- _Что требуется_:
[1] Чем, согласно фрагменту, заменили расстрел по помилованию, объявленному 14 августа?
[2] Обнови фрагмент, начиная со слов «Дней за пять» и заканчивая словами «восторгом и упоением.», поставив «На следующий день» вместо «На второй день».
*** Фрагмент документа
Тяжело умирать, как и теперь сидеть в тюрьме, от сознания, что научных и жизненных знаний у меня достаточно, и умственных и физических сил не занимать стать, и желания работать. И вдруг смерть... Но тут сейчас же всплывали примеры милостей Господних к падшим из евангельской истории по их молениям к Нему, и я опять ободрялся и светлел. Вера сильно поддерживала, молитва подкрепляла, и я не падал духом. С течением времени мысль о смерти не только не пугалась будущих мучений, но их как бы совершенно не страшилась... В конце сидения в ДПЗ казалось умереть даже лёгким и желательным, и именно теперь - при совершенно несправедливом ко мне суде, при постоянных горячих молитвах, при обилии пролитых мною, и особенно за меня, слёз, и умереть через расстрел, т.е. всё-таки мучеником. Но... плотские привязанности родства осиливали, и духовная радость от мысли о смерти исчезала. Тем не менее я всё больше и больше сживался с мыслью о предстоящей мне смерти и стал окончательно готовить себя к ней.
Дней за пять до выхода из Особого яруса я заставил себя прочитать себе отходную. Как было тяжело вначале читать себе самому последнее «прости»! Слёзы капали из глаз, слова не поддавались пониманию. Но потом я увлёкся хорошим, сердечным содержанием отходной и кончил её совершенно успокоенным. На второй день, уже вечером, меня что-то тянуло к этой отходной молитве, и я читал её с восторгом и упоением.
Возможно, что в значительной степени благодаря отходной и вообще к концу сидения в ДПЗ установившемуся у меня примирению со смертью я как бы совсем отошёл от жизни, всё более и более позабывал о семье и о её горе без меня; я ушёл в себя, в свои мысли о будущей жизни; я стал как бы действительно живым мертвецом. Поэтому когда 14 августа было объявлено мне помилование Московского ВЦИКа (замена расстрела пятью годами тюрьмы), то я отнёсся к этому безучастно, оно не произвело на меня особенно радостного впечатления. У меня явилось как бы даже недовольство и разочарование: вот-де готовился, готовился к смерти, а её отменили. Весь день я ходил по камере, не понимая значения этого постановления для моей жизни и недовольный тем, что придётся изменять жизнь со всеми мыслями и настроениями.
На другой день ко мне пришли на свидание родные - семейные. Я шёл, опять-таки не понимая, кто и зачем пришёл, зачем меня тревожат. Никакой радости я не испытывал. Я встретился и поздоровался с ними холодно, не знал, о чём с ними разговаривать, и не был недоволен, когда свидание наше прекратили. И только придя со свидания к себе в камеру, оставшись наедине с собою, я стал мало-помалу приходить в себя, правильнее оценивать происшедшее, вспоминать лица и разговор на свидании. Я виделся и говорил с дорогими мне лицами, но душой и мыслями был я не с ними... Не так я вёл себя во время второго свидания, бывшего у меня в этот же день. Часа 2-3 спустя после первого, тоже с детьми, другими. Когда меня вызвали на свидание, я прежде всего увидел, что одежда моя очень рваная и истрёпанная, и я постарался прикрыть её рясой; в первое свидание я этой изношенности одежды не замечал. Я был рад и доволен, что пришли дети на свидание, и мне хотелось с ними долго, долго говорить. С этого второго свидания я пришёл уже другим человеком, как бы выздоравливающим к новой жизни. Я был рад и восторженно стал думать о предстоящей мне, хотя и через пять лет, свободной трудовой жизни.
******
*** Содержимое набора данных
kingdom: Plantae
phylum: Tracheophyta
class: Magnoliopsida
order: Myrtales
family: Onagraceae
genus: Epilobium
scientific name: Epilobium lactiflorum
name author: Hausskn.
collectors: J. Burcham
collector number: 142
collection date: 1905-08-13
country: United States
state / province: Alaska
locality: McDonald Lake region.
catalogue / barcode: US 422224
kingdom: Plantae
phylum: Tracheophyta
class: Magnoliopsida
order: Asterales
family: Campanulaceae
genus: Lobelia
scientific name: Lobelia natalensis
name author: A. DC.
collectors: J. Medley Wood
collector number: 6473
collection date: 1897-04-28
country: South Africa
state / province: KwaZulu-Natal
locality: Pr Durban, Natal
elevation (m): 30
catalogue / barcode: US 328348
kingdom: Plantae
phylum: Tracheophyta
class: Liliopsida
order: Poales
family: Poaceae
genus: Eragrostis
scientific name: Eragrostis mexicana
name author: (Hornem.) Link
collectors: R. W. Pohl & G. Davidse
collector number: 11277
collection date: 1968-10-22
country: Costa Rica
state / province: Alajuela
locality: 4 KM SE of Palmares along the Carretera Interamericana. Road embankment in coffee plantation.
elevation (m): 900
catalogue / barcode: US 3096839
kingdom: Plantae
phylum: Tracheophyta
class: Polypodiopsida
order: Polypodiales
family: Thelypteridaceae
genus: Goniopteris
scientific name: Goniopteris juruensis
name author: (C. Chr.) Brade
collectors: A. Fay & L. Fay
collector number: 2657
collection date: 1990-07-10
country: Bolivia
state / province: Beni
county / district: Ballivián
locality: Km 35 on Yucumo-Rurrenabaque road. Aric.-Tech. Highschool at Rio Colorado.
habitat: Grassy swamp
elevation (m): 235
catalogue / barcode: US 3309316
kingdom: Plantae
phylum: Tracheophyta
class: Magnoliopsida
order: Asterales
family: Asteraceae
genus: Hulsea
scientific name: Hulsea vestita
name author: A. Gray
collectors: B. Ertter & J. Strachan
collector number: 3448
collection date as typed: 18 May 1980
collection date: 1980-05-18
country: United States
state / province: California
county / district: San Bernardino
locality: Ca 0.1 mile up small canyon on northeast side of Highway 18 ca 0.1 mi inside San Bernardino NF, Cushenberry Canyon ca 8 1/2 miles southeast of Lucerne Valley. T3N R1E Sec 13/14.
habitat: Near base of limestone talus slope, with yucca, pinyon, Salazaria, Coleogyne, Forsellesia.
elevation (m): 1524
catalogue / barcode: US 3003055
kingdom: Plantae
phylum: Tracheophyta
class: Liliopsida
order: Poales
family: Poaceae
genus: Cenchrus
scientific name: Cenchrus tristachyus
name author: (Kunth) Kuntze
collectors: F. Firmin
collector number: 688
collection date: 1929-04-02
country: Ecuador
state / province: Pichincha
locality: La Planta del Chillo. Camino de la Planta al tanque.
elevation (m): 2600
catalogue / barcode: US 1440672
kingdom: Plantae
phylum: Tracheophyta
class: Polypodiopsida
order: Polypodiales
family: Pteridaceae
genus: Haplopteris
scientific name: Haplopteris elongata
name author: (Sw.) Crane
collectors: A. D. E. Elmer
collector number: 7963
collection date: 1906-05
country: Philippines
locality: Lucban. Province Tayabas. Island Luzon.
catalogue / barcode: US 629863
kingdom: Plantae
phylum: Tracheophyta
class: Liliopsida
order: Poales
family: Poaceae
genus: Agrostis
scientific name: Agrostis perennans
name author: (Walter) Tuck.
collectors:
******
- _Готовые ответы_:
[1] Пятью годами тюрьмы.

[2]
Дней за пять до выхода из Особого яруса я заставил себя прочитать себе отходную. Как было тяжело вначале читать себе самому последнее «прости»! Слёзы капали из глаз, слова не поддавались пониманию. Но потом я увлёкся хорошим, сердечным содержанием отходной и кончил её совершенно успокоенным. На следующий день, уже вечером, меня что-то тянуло к этой отходной молитве, и я читал её с восторгом и упоением.